County sued over suicide at lockup

Wednesday, June 29, 2011

The father of a 15-year-old boy who hanged himself with a bedsheet in the Hamilton County Juvenile Detention Center last year has filed a lawsuit seeking $3.75 million from the county.

In the lawsuit, David Wallace claims center employees failed to follow policy that could have prevented his son's death.

On June 29, 2010, Austin David Wallace ran away from the Scholze Center, an adolescent treatment facility run by the Council for Alcohol and Drug Abuse Services in North Chattanooga. A city police officer arrested him about midnight that same day for burglarizing a car downtown, according to the Hamilton County Circuit Court complaint.

Austin Wallace was taken to the detention center at 1:29 a.m. on June 30.

Center employees called the Scholze Center to tell them the boy had been admitted. The next day, employees moved him to the "overflow wing" where he stayed with another teen. Wallace stayed alone that day while the other teen went to school, the suit states.

Employees checked on Wallace at 3:40 p.m. and noted "nothing out of the ordinary." Staff did not check on him again until 5 p.m. when they found he had hanged himself with the sheet. He was dead.

Hamilton County Juvenile Court spokesman Sam Mairs said Austin Wallace's death was the first suicide in the detention center's history but could not comment further on a pending lawsuit.

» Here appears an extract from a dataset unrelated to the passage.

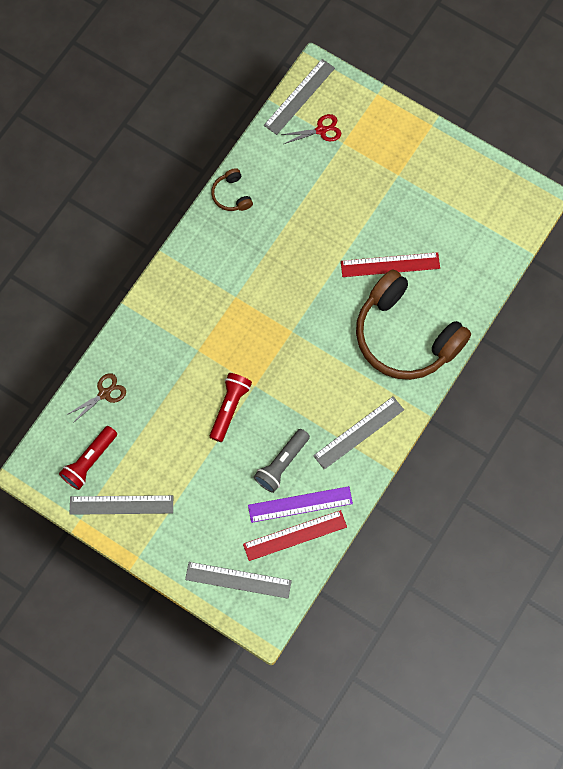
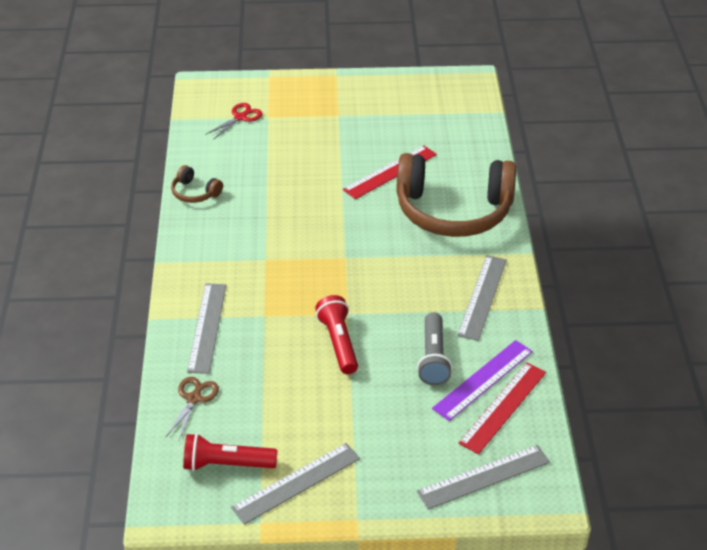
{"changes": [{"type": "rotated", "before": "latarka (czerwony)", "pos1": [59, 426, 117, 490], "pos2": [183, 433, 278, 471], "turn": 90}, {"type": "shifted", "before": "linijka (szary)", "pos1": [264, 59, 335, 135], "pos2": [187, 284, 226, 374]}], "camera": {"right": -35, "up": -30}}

David Wallace, of New Jersey, and Heather Stein, of Knoxville, are listed in the lawsuit as Austin Wallace's parents. David Wallace declined to comment.

Stein said her son had ongoing mental health and drug abuse problems and had been placed in six different treatment centers, first in Knoxville, then in Chattanooga.

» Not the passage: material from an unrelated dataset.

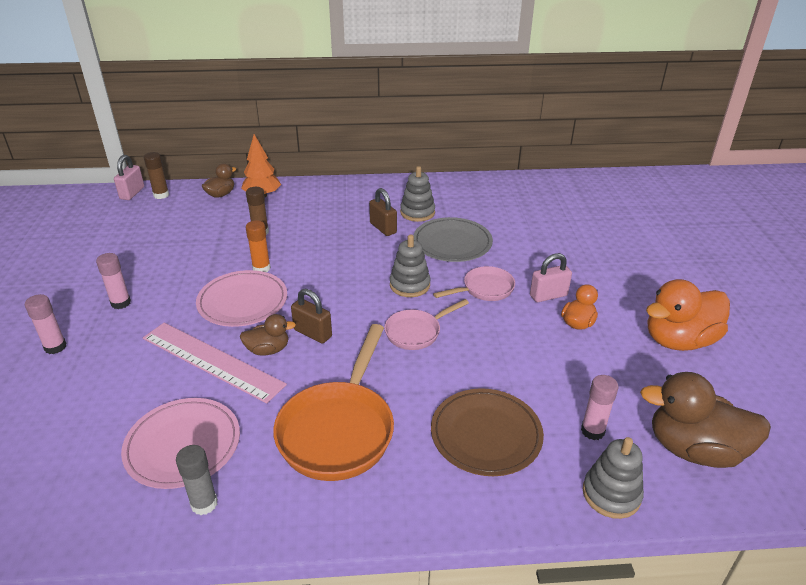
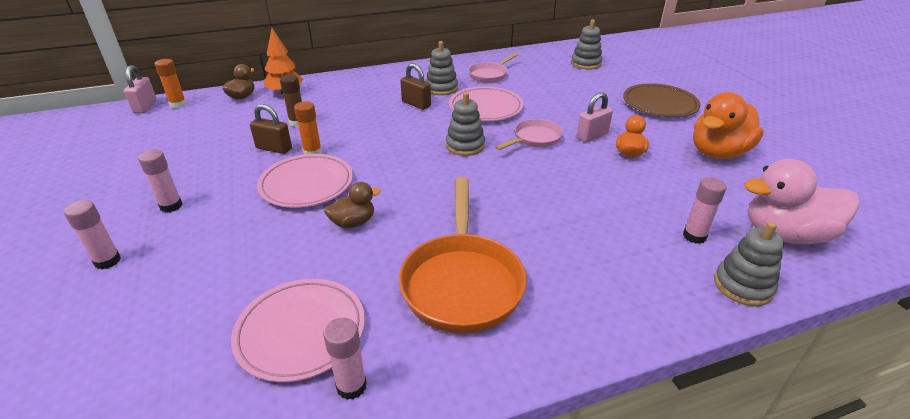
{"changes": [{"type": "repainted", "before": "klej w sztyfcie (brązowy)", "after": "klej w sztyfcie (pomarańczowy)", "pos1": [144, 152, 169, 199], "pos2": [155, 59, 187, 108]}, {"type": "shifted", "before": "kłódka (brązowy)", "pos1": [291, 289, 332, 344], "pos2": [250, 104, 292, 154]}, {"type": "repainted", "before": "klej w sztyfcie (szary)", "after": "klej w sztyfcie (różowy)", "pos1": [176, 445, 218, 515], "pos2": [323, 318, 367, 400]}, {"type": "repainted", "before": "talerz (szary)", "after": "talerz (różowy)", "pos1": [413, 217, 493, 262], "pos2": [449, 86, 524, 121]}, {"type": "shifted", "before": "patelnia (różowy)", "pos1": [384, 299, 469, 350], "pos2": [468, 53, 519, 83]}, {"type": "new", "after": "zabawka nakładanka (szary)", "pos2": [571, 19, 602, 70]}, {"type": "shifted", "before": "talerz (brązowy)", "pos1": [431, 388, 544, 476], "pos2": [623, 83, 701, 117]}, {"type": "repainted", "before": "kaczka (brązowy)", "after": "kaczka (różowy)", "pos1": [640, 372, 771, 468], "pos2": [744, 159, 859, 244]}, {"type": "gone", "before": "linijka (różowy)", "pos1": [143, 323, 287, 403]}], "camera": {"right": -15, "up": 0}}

Her son had documented suicide attempts going back years, she said. Every time he was taken to a new treatment center, the facility couldn't get records from the previous facility.

"It was like starting from scratch again," she said.

Stein said her former husband filed the suit and that she isn't interested in the money.

"I don't feel any amount of money is going to bring my child back," she said. "Something needs to be addressed, if that's the only way we're going to get attention I guess that's what has to happen."

She said she finds more fault with Council for Alcohol and Drug Abuse Services officials who, one year later, will not communicate with her or release her son's records.

Local attorney John C. Cavett filed the suit. In the complaint, he cites detention center policies that require staff to check on residents every 15 minutes for the first six hours and every 30 minutes afterward, policies he said were not adhered to in Wallace's case.

He also claims that center employees were negligent by not having constant supervision on Wallace when they learned he was undergoing drug and alcohol treatment at the Scholze Center.

County attorneys have 30 days to respond to the complaint, which was filed June 22.